- Activity list:
1: Rewrite the announcement about the High Value Care cases from "A series of" up to and including "eliminates wasteful practices.", replacing "wasteful" with "inefficient".
2: According to the announcement about the High Value Care cases, how long does each topic take to complete?

━━━ Given passage ━━━

American College of Physicians launches 'Online High Value Care Cases'

A series of High Value Care case studies are available online for free from the American College of Physicians (ACP) to help clinicians understand the benefits, harms, and costs of tests and treatment options for common clinical issues so they can pursue care that improves health and eliminates wasteful practices.

"Practicing physicians receive little training about how to incorporate High Value Care principles into their practice," said Cynthia D. Smith, MD, FACP, ACP's Senior Physician Educator. "Doctors and other health care professionals can use these case studies to learn how to balance the clinical benefits of diagnostic and treatment options with harms and costs with the goal of improving patient outcomes."

Each topic can be completed in 30 to 60 minutes on desktops, laptops, tablets, or smartphones. The interactive case studies offer clinicians the opportunity to earn free continuing medical education (CME) credits and ABIM Medical Knowledge (MOC) points.

The five topics are:

- Avoid Unnecessary Testing
- Use Emergency and Hospital Level Care Judiciously
- Improve Outcomes with Health Promotion and Disease Prevention
- Prescribe Medications Safely and Cost Effectively
- Overcome Barriers to High Value Care

ACP created and distributed the Online High Value Care Cases with grants from the California Healthcare Foundation and the ABIM Foundation.

━━━ Provided data ━━━

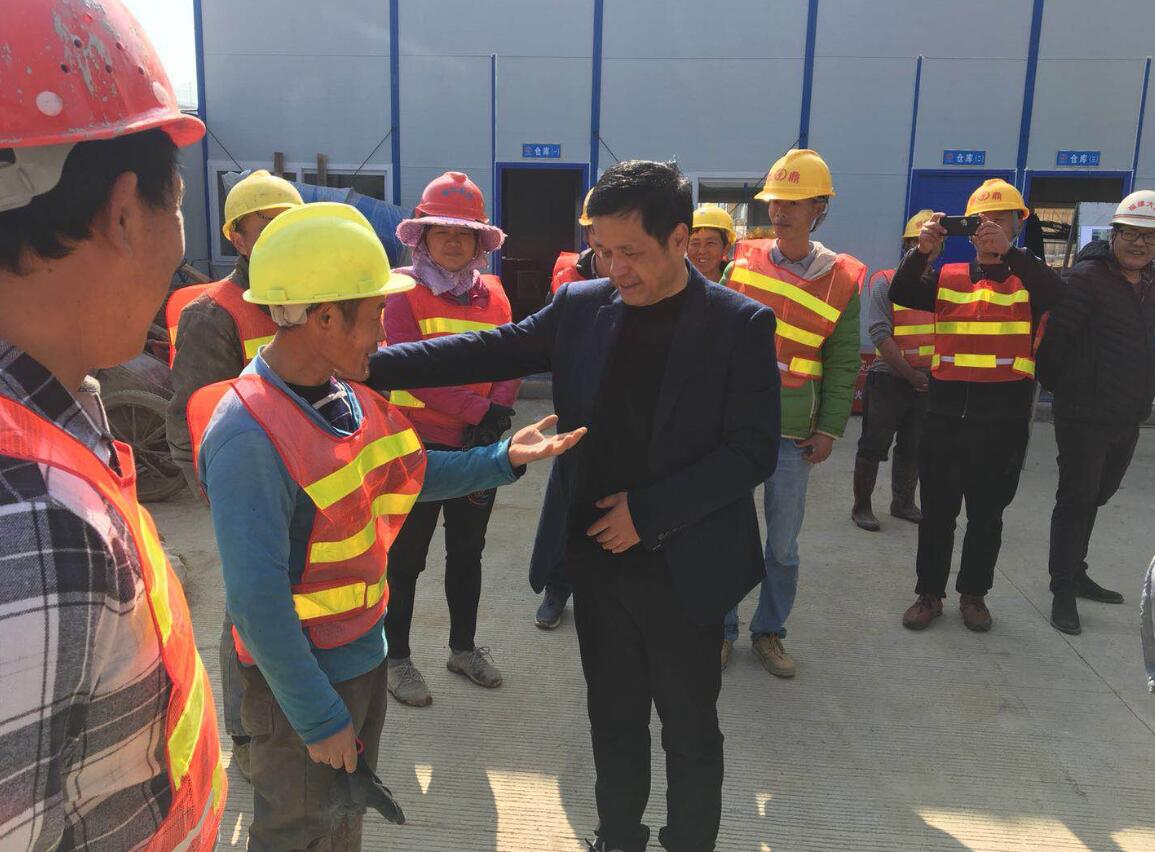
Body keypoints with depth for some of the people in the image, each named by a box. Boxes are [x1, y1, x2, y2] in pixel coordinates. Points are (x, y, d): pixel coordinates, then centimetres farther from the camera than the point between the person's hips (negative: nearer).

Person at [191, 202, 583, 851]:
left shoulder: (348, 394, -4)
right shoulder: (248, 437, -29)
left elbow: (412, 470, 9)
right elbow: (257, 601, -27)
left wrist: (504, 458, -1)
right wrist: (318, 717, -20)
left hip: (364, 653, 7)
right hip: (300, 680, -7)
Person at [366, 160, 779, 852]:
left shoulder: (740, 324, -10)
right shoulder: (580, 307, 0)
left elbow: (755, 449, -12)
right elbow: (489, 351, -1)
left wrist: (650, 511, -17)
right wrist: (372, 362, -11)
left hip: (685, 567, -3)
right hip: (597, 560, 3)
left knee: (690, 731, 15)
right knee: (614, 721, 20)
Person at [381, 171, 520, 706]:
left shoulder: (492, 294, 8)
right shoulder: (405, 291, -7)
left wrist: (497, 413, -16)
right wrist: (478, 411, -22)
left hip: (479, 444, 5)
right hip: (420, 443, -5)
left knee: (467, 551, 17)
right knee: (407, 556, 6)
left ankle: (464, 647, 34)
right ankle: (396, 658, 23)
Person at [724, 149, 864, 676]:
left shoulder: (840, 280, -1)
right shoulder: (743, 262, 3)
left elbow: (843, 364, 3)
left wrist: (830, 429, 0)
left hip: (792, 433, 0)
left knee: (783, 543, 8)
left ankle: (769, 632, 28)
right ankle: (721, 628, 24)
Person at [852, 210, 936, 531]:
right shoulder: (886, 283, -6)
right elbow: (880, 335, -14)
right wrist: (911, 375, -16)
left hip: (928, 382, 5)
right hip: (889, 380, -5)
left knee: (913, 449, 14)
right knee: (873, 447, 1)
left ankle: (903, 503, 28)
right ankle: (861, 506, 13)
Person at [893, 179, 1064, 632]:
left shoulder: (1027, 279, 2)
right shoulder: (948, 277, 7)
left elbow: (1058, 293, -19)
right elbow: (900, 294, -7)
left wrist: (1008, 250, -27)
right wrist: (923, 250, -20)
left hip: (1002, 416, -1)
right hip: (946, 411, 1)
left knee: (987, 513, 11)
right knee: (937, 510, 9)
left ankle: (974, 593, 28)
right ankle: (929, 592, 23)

━━━
━━━ Provided data ━━━

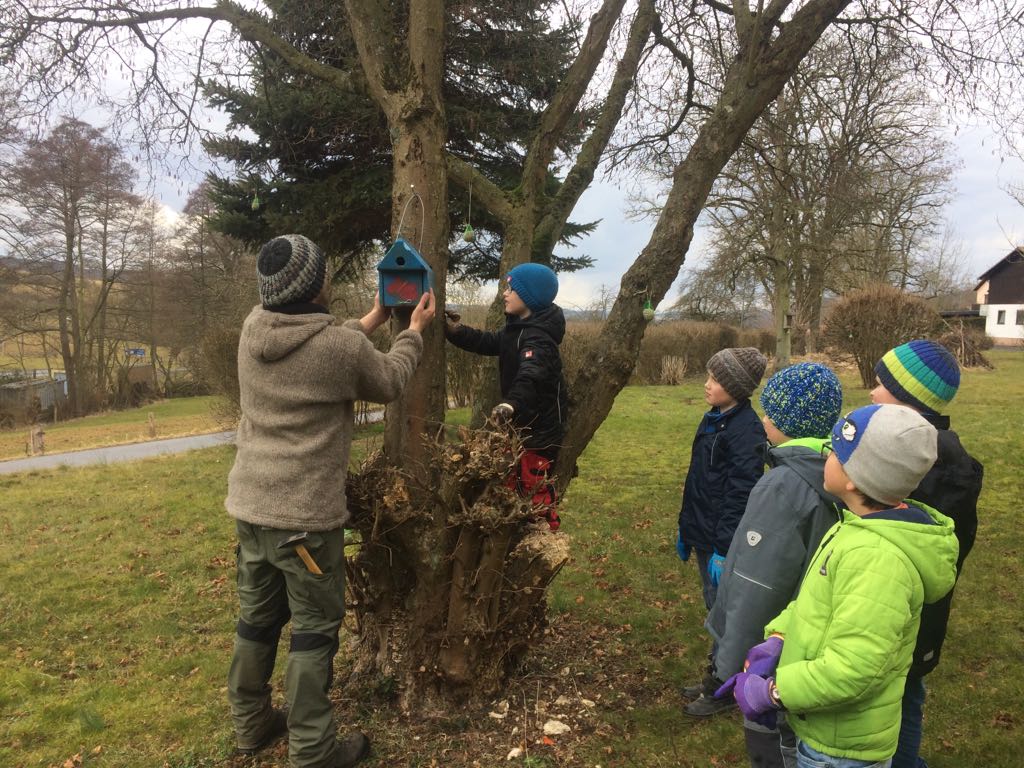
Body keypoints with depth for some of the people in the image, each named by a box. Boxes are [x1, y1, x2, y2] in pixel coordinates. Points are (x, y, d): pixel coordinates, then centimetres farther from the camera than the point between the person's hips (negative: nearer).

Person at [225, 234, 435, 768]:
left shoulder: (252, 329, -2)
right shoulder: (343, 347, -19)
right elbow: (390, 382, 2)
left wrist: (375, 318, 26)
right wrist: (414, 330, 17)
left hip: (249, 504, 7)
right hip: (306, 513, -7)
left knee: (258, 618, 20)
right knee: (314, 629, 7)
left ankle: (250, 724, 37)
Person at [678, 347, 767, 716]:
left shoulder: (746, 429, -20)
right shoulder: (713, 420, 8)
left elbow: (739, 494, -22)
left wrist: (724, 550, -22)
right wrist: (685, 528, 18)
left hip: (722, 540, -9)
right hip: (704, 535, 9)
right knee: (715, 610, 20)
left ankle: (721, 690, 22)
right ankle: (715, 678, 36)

━━━

- Numbered responses:
1:
A series of High Value Care case studies are available online for free from the American College of Physicians (ACP) to help clinicians understand the benefits, harms, and costs of tests and treatment options for common clinical issues so they can pursue care that improves health and eliminates inefficient practices.

2: 30 to 60 minutes